On Tuesday, all three major stock indexes notched their second-worst daily decline of the year after China, the world’s second largest economy, posted its lowest annual growth rate in nearly three decades.
At Tuesday’s close, the S&P 500 was less than 11 percent from its all-time intraday high of 2940.91 made last September and up nearly 12 percent from its intraday low of 2346.58 from the end of December. As investors weigh where the markets will move, Craig Johnson, senior technical research analyst at Piper Jaffray, notes that the velocity of the move from the lows is extremely rare.
“When I go back over the last 50 years and do this analysis, I have found 12 other periods where you have made advances of more than 13 percent over 17 trading sessions. And what I found is that eight of them have typically been V-bottomed and those are bottoms coming off of major market lows. And then the other four have been those double-bottom varieties, and they weren’t major bottom lows,” he said Tuesday on CNBC’s “Trading Nation.”
In order for the market rally to pick up where it left off, Johnson said the S&P 500 will “need to reverse a downtrend off of [the] October highs of last year.”
“You’re going to push at this downtrend resistance line a couple times before you ultimately see the door open and you see the rally continue,” he said. Johnson, who has a 2,725 year-end target for the S&P 500, encourages investors looking to play for a move higher to target individual stocks for gains.
“I want to be buying any of these dips in here. I don’t want to be selling the rallies,” he said.
Erin Gibbs, portfolio manager at S&P Global, also believes the bull case for stocks is still intact. She cited a strong start to earnings season, including better-than-expected results from financials last week, as positive indicators for the market.
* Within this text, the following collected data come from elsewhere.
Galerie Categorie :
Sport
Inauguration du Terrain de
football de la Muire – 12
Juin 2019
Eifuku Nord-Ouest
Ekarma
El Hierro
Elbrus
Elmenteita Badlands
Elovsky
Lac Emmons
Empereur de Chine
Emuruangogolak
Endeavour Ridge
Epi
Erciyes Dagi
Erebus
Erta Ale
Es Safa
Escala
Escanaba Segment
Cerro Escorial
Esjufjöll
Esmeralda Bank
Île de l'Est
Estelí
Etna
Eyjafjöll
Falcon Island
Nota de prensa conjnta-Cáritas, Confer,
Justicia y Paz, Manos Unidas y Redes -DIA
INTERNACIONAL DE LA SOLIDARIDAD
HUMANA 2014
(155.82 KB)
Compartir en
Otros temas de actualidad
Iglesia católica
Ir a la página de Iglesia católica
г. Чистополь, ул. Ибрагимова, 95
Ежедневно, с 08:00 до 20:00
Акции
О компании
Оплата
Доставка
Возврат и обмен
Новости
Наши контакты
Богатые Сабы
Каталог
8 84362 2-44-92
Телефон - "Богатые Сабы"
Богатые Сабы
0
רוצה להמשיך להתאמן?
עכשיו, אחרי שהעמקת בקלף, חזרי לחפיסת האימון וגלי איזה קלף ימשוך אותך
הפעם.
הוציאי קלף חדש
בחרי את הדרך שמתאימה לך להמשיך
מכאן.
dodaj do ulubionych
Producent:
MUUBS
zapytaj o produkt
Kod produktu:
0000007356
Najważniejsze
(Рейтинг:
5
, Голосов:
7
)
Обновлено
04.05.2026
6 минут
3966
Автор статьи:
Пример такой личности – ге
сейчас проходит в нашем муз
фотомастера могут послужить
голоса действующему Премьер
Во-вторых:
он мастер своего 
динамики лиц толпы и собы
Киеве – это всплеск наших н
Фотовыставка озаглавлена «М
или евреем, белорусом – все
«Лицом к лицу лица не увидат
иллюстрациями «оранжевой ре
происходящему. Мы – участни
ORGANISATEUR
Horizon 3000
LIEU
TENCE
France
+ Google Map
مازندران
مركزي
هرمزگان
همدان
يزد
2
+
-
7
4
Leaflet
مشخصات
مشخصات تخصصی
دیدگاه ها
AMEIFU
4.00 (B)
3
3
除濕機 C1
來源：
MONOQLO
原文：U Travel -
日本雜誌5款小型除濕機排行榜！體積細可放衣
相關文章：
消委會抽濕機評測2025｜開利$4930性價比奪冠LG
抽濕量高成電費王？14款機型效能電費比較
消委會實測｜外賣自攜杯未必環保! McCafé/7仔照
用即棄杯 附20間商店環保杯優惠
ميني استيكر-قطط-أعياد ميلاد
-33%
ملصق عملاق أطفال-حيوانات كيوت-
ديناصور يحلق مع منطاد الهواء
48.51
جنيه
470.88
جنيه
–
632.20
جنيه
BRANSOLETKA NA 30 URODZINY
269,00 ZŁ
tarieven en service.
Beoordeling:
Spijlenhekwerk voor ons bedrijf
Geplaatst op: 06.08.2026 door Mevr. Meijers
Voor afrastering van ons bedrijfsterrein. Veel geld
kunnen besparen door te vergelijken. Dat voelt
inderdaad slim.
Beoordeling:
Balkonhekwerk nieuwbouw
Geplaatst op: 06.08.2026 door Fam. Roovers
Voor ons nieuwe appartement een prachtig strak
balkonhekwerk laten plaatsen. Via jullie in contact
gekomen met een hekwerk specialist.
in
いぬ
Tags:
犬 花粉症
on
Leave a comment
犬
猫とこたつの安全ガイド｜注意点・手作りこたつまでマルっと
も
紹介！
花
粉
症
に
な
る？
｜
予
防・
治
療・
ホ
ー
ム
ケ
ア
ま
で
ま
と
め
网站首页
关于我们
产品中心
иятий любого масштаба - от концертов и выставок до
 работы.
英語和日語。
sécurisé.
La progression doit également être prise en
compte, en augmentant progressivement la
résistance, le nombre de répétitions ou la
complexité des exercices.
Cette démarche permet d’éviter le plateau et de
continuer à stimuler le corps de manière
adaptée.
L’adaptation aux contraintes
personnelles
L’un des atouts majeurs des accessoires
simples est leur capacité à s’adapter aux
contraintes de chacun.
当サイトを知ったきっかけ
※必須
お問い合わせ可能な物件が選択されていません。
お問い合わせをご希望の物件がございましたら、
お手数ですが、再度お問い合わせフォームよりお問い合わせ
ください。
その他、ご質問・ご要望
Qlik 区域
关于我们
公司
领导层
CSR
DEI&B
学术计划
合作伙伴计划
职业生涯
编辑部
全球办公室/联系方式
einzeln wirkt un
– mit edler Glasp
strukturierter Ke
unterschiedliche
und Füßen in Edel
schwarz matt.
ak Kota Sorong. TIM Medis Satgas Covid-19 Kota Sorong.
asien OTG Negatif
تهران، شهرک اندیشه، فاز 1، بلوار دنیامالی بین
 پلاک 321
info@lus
“We’ve seen Q4 growth slightly edge up,” she said. “We’re even starting to see 2019 earnings revise up, and it’s still very early in the season.” However Gibbs cautions that any additional headlines involving macroeconomic or other geopolitical concerns may put pressure on the market rebound.
“We think that overall as companies start guiding towards 2019, so far, this should lead us into a further uptrend, and insure investors that we’re still on very solid ground,” Gibbs said.